JAKARTA - Sanksi yang diberikan terhadap dua anggota Polantas yang memalak Warga Negara Asing (WNA) di Bali beberapa waktu dirasa sangat ringan. Pasalnya, aksi tersebut dapat dikategorikan sebagai pemerasan.
Komisi III DPR, sebagai salah satu mitra kerja Polri merasa kecewa dengan keputusan pimpinan Polri yang hanya memberikan sanksi kurungan selama 21 hari bagi oknum tersebut.
"Sanksi ringan tersebut seolah memberikan gambaran kepada publik bahwa kesalahan yang dilakukan sebagai sesuatu yang lumrah dan hanya masuk dalam kategori pelanggaran ringan," kata anggota Komisi III, Ahmad Basarah kepada Okezone, Rabu (17/4/2013) malam.
Ringanya hukuman yang diberikan, sambung politikus Partai Demokrasi Indonesia (PDI) Perjuangan itu, juga menunjukan bahwa praktek pungutan liar (pungli) seolah menjadi hal yang wajar di institusi tersebut.
"Vonis ringan tersebut juga akan berdampak secara psikologis bagi anggota Polantas yang lain untuk tidak ragu melakukan kesalahan yang sama, karena sanksinya juga bersifat ringan," sambungnya.
Selain itu, sanksi ringan tersebut juga tidak sesuai dengan pernyataan Kapolri Jenderal Timur Pradopo yang sempat mengatakan akan memberikan sanksi pemecatan terhadap keduanya.
Oleh sebab itu, Basarah berharap agar kapolri benar-benar mampu bersikap tegas untuk menindak siapapun oknumnya yang terbukti melakukan pungli. Sebab jika dibiarkan, akan terus berulang sehingga menjadi pemerasan yang lebih besar.

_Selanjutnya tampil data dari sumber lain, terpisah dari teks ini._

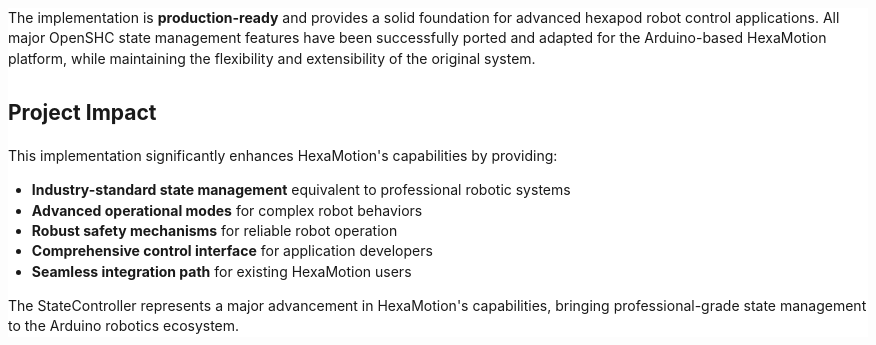 The implementation is **production-ready** and provides a solid foundation for advanced hexapod robot control applications. All major OpenSHC state management features have been successfully ported and adapted for the Arduino-based HexaMotion platform, while maintaining the flexibility and extensibility of the original system.

## Project Impact

This implementation significantly enhances HexaMotion's capabilities by providing:

-   **Industry-standard state management** equivalent to professional robotic systems
-   **Advanced operational modes** for complex robot behaviors
-   **Robust safety mechanisms** for reliable robot operation
-   **Comprehensive control interface** for application developers
-   **Seamless integration path** for existing HexaMotion users

The StateController represents a major advancement in HexaMotion's capabilities, bringing professional-grade state management to the Arduino robotics ecosystem.
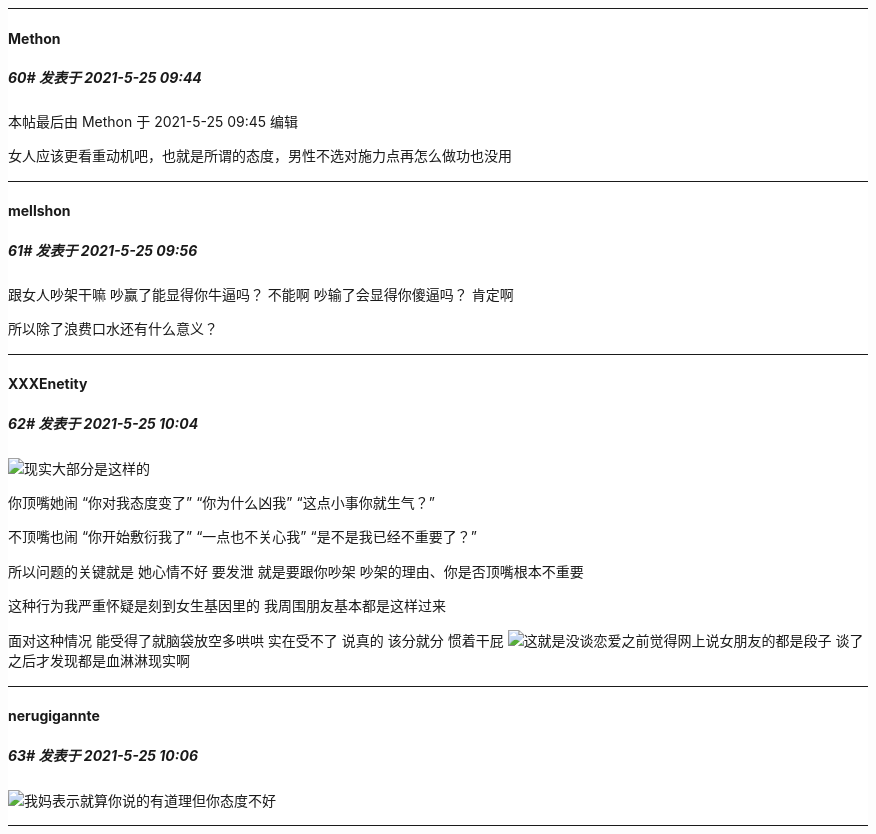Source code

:
*****

####  Methon  
##### 60#       发表于 2021-5-25 09:44


 本帖最后由 Methon 于 2021-5-25 09:45 编辑 

女人应该更看重动机吧，也就是所谓的态度，男性不选对施力点再怎么做功也没用




*****

####  mellshon  
##### 61#       发表于 2021-5-25 09:56


跟女人吵架干嘛
吵赢了能显得你牛逼吗？
不能啊
吵输了会显得你傻逼吗？
肯定啊

所以除了浪费口水还有什么意义？


*****

####  XXXEnetity  
##### 62#       发表于 2021-5-25 10:04


<img src="https://static.saraba1st.com/image/smiley/face2017/067.png" referrerpolicy="no-referrer">现实大部分是这样的

你顶嘴她闹 “你对我态度变了” “你为什么凶我” “这点小事你就生气？”

不顶嘴也闹 “你开始敷衍我了” “一点也不关心我” “是不是我已经不重要了？”

所以问题的关键就是 她心情不好 要发泄 就是要跟你吵架 吵架的理由、你是否顶嘴根本不重要 

这种行为我严重怀疑是刻到女生基因里的 我周围朋友基本都是这样过来 

面对这种情况 能受得了就脑袋放空多哄哄 实在受不了 说真的 该分就分 惯着干屁 
<img src="https://static.saraba1st.com/image/smiley/face2017/245.png" referrerpolicy="no-referrer">这就是没谈恋爱之前觉得网上说女朋友的都是段子 谈了之后才发现都是血淋淋现实啊


*****

####  nerugigannte  
##### 63#       发表于 2021-5-25 10:06


<img src="https://static.saraba1st.com/image/smiley/face2017/067.png" referrerpolicy="no-referrer">我妈表示就算你说的有道理但你态度不好


*****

"Pimpinan Polri mengevaluasi kembali keputusannya dan mengganti dengan keputusan yang lebih tegas berupa pemecetan. Agar tidak semakin memperburuk citra Polri di mata masyarakat dan juga internasional, karena kasus ini juga beredar di media massa internasional," tandasnya.
Dua oknum anggota Polantas yang memalak WNA asal Belanda, Kes Van Der Spek, di Bali, yakni Aipda Komang Sarjana dan Bripka I Ketut Indra.